Segment Start: Recorded information

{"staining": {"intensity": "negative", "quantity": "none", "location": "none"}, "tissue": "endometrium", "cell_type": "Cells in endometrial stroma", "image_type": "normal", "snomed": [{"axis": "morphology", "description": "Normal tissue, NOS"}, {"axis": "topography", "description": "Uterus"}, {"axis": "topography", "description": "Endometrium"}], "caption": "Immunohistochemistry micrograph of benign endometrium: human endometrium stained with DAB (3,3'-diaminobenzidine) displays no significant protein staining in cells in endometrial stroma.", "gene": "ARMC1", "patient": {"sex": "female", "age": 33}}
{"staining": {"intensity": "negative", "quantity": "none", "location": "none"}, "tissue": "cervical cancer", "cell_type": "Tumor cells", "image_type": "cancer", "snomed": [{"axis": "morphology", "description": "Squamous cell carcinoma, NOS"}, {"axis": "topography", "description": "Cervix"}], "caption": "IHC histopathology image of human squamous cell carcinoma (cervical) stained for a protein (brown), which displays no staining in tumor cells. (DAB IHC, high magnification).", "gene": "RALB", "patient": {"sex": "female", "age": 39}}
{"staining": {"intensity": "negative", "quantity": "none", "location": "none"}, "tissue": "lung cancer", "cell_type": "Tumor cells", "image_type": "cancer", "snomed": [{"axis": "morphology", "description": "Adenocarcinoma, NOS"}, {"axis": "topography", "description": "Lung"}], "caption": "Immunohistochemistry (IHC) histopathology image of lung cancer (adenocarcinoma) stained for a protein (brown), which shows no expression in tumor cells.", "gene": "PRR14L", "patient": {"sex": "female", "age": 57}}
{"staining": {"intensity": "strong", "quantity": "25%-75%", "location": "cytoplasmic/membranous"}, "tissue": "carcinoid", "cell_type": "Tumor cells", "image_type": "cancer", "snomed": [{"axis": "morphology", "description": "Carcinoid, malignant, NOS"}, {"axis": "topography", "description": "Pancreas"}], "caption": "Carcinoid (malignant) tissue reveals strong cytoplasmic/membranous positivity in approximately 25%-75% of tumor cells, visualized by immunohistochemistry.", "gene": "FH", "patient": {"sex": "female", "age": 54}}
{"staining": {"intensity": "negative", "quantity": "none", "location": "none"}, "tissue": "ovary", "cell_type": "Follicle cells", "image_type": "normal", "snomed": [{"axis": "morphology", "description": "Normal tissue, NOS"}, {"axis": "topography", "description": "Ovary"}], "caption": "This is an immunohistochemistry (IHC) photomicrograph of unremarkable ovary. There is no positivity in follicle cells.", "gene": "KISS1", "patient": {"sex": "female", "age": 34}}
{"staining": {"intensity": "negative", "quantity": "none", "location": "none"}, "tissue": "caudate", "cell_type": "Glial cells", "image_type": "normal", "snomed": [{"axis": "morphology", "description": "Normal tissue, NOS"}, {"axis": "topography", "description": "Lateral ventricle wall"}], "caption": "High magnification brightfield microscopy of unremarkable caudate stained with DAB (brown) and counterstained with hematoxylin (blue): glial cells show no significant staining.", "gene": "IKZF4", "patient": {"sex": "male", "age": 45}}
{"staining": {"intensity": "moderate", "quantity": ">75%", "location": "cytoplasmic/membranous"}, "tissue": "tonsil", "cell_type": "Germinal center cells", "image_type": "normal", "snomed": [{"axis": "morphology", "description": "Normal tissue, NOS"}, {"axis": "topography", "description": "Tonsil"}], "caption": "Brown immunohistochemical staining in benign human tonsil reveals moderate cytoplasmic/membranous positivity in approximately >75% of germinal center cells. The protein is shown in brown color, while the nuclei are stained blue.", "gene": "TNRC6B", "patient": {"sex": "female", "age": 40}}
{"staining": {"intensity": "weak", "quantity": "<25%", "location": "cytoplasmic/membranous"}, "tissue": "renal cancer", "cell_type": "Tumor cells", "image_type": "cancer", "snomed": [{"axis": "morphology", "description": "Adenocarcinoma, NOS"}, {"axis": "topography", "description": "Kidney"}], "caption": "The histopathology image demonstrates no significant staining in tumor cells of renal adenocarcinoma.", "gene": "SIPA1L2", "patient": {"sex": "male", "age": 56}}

Segment End: Recorded information

The task:
Which lines above contain "displays"? Show each of them.

Written answer:
{"staining": {"intensity": "negative", "quantity": "none", "location": "none"}, "tissue": "endometrium", "cell_type": "Cells in endometrial stroma", "image_type": "normal", "snomed": [{"axis": "morphology", "description": "Normal tissue, NOS"}, {"axis": "topography", "description": "Uterus"}, {"axis": "topography", "description": "Endometrium"}], "caption": "Immunohistochemistry micrograph of benign endometrium: human endometrium stained with DAB (3,3'-diaminobenzidine) displays no significant protein staining in cells in endometrial stroma.", "gene": "ARMC1", "patient": {"sex": "female", "age": 33}}
{"staining": {"intensity": "negative", "quantity": "none", "location": "none"}, "tissue": "cervical cancer", "cell_type": "Tumor cells", "image_type": "cancer", "snomed": [{"axis": "morphology", "description": "Squamous cell carcinoma, NOS"}, {"axis": "topography", "description": "Cervix"}], "caption": "IHC histopathology image of human squamous cell carcinoma (cervical) stained for a protein (brown), which displays no staining in tumor cells. (DAB IHC, high magnification).", "gene": "RALB", "patient": {"sex": "female", "age": 39}}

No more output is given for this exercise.